Much like the Chessers, Luke and Jacob caught both of their winning fish in the same location. Spending the middle portion of the day fishing other areas of the lake, they returned to their most productive spot and caught the final-hour winner there as well.
“We thought we had some other spots that might give up big fish,” Luke said, “but that one spot was good to us.”
Most competitors who weighed in said their catches came from the middle portion of the lake near Terrace View or slightly south. While reports of catches of bigger fish from the northern end of Watts Bar came in prior to the tournament, few teams took the chance of running far to the north. In general, most teams fished within a couple of miles of Terrace View to avoid long runs to weigh in.
With water temperatures in the mid-60s and on the heels of a new moon, some fish remained in a spawning mood although most of the biggest crappie appeared to have spawned out. Competitors attributed the lack of big fish to the phase of the spawn and the post-front conditions.
Almost without exception, fishermen reported that the bigger crappie that showed up on electronics would briefly look at a bait, only to turn away at the last minute.
“I don’t know what happened to the bigger fish,” said local guide Matt Xenos, who also served as emcee for the tournament meeting on Friday night and for the awards ceremony on Saturday. “Even yesterday, I caught some quality fish. They changed on me today.”
Matt, who won hour six with a 1.70 fish, had caught several crappie over two pounds pre-fishing, but most of the bigger fish either disappeared or snubbed his offerings.
“Some of them that appeared to be bigger would look at the jig, but they didn’t want anything to do with it.”
As usual, the strategy involved in a big-fish tournament came into play immediately. The 1.70 weighed at the end of hour one by Luke and Jacob topped the board but likely wasn’t the biggest fish caught that hour.
“I should have weighed in,” one competitor suggested after saving his fish for hour two. “I didn’t think my fish would be big enough. It weighed 1.81 on my scales and would have won that first hour if the tournament scales weighed close to the same.”
Illinois angler Stu Miller also benefitted from a strategic weigh-in. His 1.79 crappie claimed the prize in hour five. Later, however, he weighed in a 1.93 fish that was just a hundredth of an ounce smaller than the winner that hour.

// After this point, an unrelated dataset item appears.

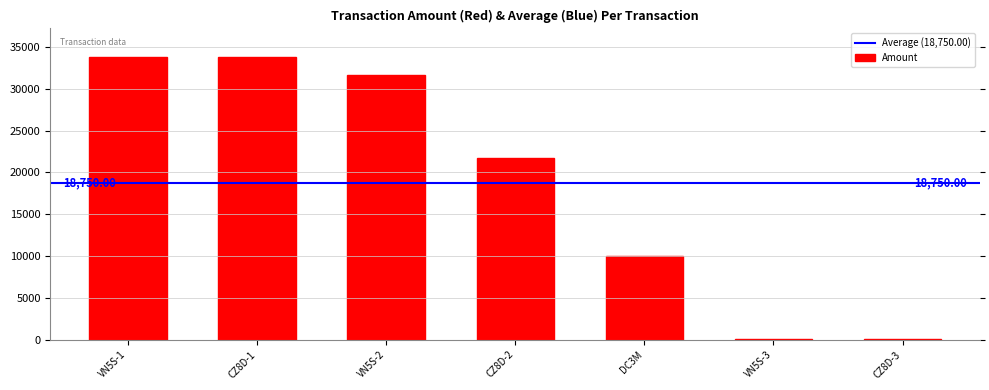

What is the sum of all values?

131250.0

“You just never know what’s going to win,” Stu said. “I thought I would take advantage of the mid-day lull and weigh a slightly smaller crappie than what normally wins. That proved to be the right move. Then I didn’t win anything with a better fish.”
Other hourly winners included Joe Floyd (1.99) in hour four and Scott Bunch and Neal Alvis (1.94) in hour seven.
Both Crappie Cove owner Blake Hauk and ACC Crappie Stix owner Andy Lehman thanked all participants and also thanked Frogg Toggs owner Will Fowler for coming aboard as the big fish sponsor.
“It was another great event,” Blake said. “We had a record field, and Terrace View Marina came through again as a great venue. We want to thank everyone who played a role in the tournament.”
Plans are already in the works for the fourth annual Big Crappie Bash with the event tentatively scheduled for April 27, 2024, out of Terrace View.